O presente resumo traz um recorte da minha tese em desenvolvimento pelo Programa de Pós-graduação em Letras: Estudos Literários da Universidade Federal de Juiz de Fora.
Nessa pesquisa estamos abordando as Representações de Gênero da personagem feminina Mônica nos diferentes suportes de divulgação utilizados pelo cartunista Maurício de Sousa: Tirinhas, Revistas Turma da Mônica e Turma Jovem, Graphic Novel e as animações em 2D Turma da Mônica Toy.
Como sabemos há mais de cinco mil anos o ser humano utiliza-se da combinação de imagens e palavras como meio de expressão, porém, apenas no século XX, foi descoberta a História em Quadrinhos, com a criação do personagem Yellow Kid, pelas mãos do cartunista Richard Felton Outcault, autor e ilustrador de tiras de quadrinhos norte-americano.
Por meio dos quadrinhos se criou muitos ícones, dos super-heróis a amigos imaginários, de detetives a criaturas fantásticas, traduzindo as concepções de mundo e os hábitos e cultura de uma sociedade.
A importância da Mauricio de Sousa Produções na história dos quadrinhos brasileiros é fundamental. A partir dos quadrinhos da Turma da Mônica se formou uma gama de leitores e amantes da nona arte, além de toda uma formação do mercado de quadrinhos, principalmente infantis, cenário muito diferente de quando surgiram as Histórias em Quadrinhos, quando seu potencial era tido como subversivo para as crianças “padres e educadores acreditavam que gibis eram uma ameaça para jovens. Achavam que as crianças, por lerem histórias de crime e suspense, se tornariam psicopatas e assassinas” (SOUSA, 2017, p.11) e até mesmo ilimitadas, em se tratando de arte, e, se dependesse dos críticos poderiam até ter sido extinguidas, como cita Töpffer “... as histórias ilustradas, que críticos negligenciam e eruditos mal notam, têm tido grande influência em todas as épocas, talvez ainda mais do que a literatura escrita”. (TÖPFFER, 1845, apud MCCLOUD, 2005, p.201).

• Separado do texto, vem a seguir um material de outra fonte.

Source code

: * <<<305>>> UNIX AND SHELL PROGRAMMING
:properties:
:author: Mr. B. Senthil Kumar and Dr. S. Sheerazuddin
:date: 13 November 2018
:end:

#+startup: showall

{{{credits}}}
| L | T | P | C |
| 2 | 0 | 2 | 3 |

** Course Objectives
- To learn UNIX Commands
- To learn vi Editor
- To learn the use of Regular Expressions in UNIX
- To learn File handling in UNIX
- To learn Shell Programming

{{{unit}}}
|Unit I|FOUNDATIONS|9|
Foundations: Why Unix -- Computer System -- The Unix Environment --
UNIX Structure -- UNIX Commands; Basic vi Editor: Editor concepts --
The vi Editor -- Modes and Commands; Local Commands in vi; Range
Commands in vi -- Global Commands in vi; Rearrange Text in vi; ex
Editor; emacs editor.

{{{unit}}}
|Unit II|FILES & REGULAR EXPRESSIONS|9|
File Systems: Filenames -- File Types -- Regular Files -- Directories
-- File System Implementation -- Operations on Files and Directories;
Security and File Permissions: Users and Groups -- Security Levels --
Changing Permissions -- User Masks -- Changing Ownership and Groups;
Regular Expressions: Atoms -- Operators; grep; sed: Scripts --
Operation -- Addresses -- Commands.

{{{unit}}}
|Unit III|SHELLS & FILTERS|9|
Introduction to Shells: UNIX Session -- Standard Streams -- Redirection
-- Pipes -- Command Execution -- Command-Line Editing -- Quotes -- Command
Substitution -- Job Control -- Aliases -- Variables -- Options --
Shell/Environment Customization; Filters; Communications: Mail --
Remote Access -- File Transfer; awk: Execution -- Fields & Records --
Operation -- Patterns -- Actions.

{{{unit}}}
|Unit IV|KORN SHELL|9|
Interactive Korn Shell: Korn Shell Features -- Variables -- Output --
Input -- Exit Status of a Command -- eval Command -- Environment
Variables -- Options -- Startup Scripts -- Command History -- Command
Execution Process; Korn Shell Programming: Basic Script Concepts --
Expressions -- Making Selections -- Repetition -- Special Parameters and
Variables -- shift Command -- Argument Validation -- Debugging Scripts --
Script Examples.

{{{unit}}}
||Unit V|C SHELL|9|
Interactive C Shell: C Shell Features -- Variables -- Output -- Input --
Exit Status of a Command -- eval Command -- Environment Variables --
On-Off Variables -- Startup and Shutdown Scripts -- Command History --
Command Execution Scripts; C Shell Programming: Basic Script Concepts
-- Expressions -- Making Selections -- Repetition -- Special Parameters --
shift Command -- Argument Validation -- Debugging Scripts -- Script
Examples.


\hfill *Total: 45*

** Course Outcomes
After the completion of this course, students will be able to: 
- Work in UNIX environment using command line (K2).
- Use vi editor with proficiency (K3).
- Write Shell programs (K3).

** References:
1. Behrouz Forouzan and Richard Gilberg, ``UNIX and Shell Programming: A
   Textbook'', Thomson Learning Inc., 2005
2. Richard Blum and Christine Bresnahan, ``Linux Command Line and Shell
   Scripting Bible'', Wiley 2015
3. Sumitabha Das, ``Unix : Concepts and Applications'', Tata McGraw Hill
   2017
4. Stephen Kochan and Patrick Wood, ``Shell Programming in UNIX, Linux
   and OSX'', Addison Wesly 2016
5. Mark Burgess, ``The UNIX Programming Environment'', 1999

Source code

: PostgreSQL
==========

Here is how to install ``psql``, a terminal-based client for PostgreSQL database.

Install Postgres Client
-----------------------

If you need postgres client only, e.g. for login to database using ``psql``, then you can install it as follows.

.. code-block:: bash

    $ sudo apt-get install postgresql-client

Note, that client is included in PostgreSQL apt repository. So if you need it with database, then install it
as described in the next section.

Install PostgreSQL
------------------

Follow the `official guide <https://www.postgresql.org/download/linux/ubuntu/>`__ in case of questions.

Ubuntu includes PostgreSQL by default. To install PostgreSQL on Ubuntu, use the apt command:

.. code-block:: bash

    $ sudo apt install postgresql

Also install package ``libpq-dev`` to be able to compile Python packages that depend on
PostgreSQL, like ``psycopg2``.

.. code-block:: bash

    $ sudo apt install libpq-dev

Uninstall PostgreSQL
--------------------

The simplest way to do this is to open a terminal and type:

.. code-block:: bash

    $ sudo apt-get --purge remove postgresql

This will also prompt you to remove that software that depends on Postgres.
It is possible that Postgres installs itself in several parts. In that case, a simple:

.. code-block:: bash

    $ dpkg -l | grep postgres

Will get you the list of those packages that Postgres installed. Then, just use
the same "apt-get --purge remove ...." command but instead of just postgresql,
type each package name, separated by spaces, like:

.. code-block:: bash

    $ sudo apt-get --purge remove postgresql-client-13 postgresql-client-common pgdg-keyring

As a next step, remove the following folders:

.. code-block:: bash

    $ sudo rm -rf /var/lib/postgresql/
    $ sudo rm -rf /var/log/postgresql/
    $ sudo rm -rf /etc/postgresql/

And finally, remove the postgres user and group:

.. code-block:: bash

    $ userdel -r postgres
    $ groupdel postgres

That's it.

Em sua trajetória, Das Tiras ao Youtube, Maurício de Sousa empreendeu com muita persistência o projeto que impulsionou toda sua vida pessoal e artística e transformou-se no criador de centenas de personagens e milhares de histórias fazendo dos estúdios Maurício de Sousa Produções (MSP) um dos maiores do mundo, contrariando o cenário brasileiro nos anos 50. Na época o Brasil não tinha tradição nessa área, as tiras que faziam sucesso eram todas estrangeiras.
Em 1963 sua personagem de maior sucesso é criada. Mônica, inspirada em sua filha. Surgiu como personagem de menor destaque, nas tiras de Cebolinha, sendo que de imediato teve a empatia do público e sua primeira revista foi publicada em 1970, após sete anos de sucesso.
Após quase quatro décadas o criador da turminha lançou Turma da Mônica Jovem, que trouxe a passagem dos personagens da fase infantil para a fase adolescente, revolucionando o traço já conhecido e consagrado durante toda sua carreira, remetendo aos famosos mangás japoneses. Anos mais tarde, finalmente inicia-se a notória reinvenção da Mauricio de Sousa Produções, através da Coordenação Editorial de Sidney Gusman, é lançada no mercado as Graphics Novells e Mônica Toy, uma família de personagens em animação 2D, veiculadas no YouTube, voltada para o público juvenil e adulto. As características mais marcantes dos principais personagens da Turma da Mônica estão presentes nessa nova linguagem, com mais liberdade e humor.
Assim pretendemos nesse artigo discorrer como, ao longo de mais de 50 anos, nos mais variados suportes de divulgação, vem sendo apresentado o discurso, dentro da concepção feminista, da personagem aos seus leitores. Se podemos considerá-lo, em todos os seus suportes de divulgação, como um contra-discurso ao discurso hegemônico das representações de gênero e contribuir assim, para a luta da igualdade entre os Gêneros.
Para embasar nossa discussão utilizaremos obras dos teóricos em Quadrinhos Scott McCloud, Will Eisner, Waldomiro Vergueiro e as teóricas dos estudos feministas e de gênero Simone de Beauvoir, Judith Butler, Guacira Lopes Louro e Chimamanda Ngozi Adichie. Além de outros referenciais que podem surgir durante o caminhar.